Outro fator seria o humor. Eu não gosto de colocá-lo logo de cara, pois muitas pessoas enxergam memes apenas como conteúdos humorísticos e eu, particularmente, não compactuo dessa perspectiva. Mas, sem dúvidas, o humor é um dos elementos com grande poder de difusão, pois ele atrai as pessoas. O humor tem um alto poder persuasivo e faz com que as pessoas queiram replicar aquilo, passar a piada para frente.

Por fim, mas não menos importante, é preciso observar o poder das próprias redes, que se caracterizam pela existência de laços firmados a partir de interesses comuns. Sendo assim é normal que as pessoas queiram se engajar, fazer parte de um grupo e por isso compartilhem determinados assuntos em detrimento de outros.

Autores como Berger e Milkman enumeram alguns fatores para o compartilhamento de conteúdos nas redes, são eles: a positividade inspirada (positivity); o teor emocional (provocation); a simplificação e clareza narrativa (packaging); a participação ou interação com o receptor (participation); o prestígio do autor original (prestige); e o tempo e o espaço legados a ele (positioning).

◇ ◇ ◇ ◇ ◇

Item da tarefa 1: Pode reproduzir fielmente todas as linhas dos Dados coletados abaixo, deixando as imagens de fora?

Dados coletados:
◇ ◇ ◇ ◇ ◇

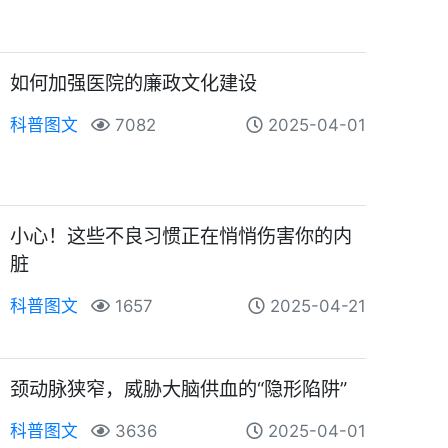
如何加强医院的廉政文化建设
科普图文
7082
2025-04-01
小心！这些不良习惯正在悄悄伤害你的内
脏
科普图文
1657
2025-04-21
颈动脉狭窄，威胁大脑供血的“隐形陷阱”
科普图文
3636
2025-04-01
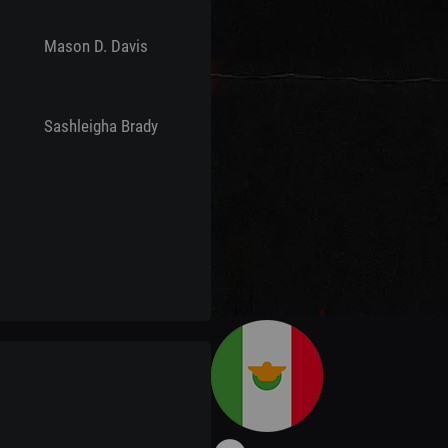
Mason D. Davis
Sashleigha Brady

◇ ◇ ◇ ◇ ◇

Item da tarefa 2:
Responda com base no trecho sobre o compartilhamento de memes:
(a) Segundo o trecho, por que o humor é um elemento com grande poder de difusão?
(b) Pelo que se caracterizam as redes?
(c) Qual termo em inglês corresponde ao prestígio do autor original?

Resposta 1:
如何加强医院的廉政文化建设
科普图文
7082
2025-04-01
小心！这些不良习惯正在悄悄伤害你的内
脏
科普图文
1657
2025-04-21
颈动脉狭窄，威胁大脑供血的“隐形陷阱”
科普图文
3636
2025-04-01
Mason D. Davis
Sashleigha Brady

Resposta 2:
(a) Porque ele atrai as pessoas.
(b) Pela existência de laços firmados a partir de interesses comuns.
(c) Prestige.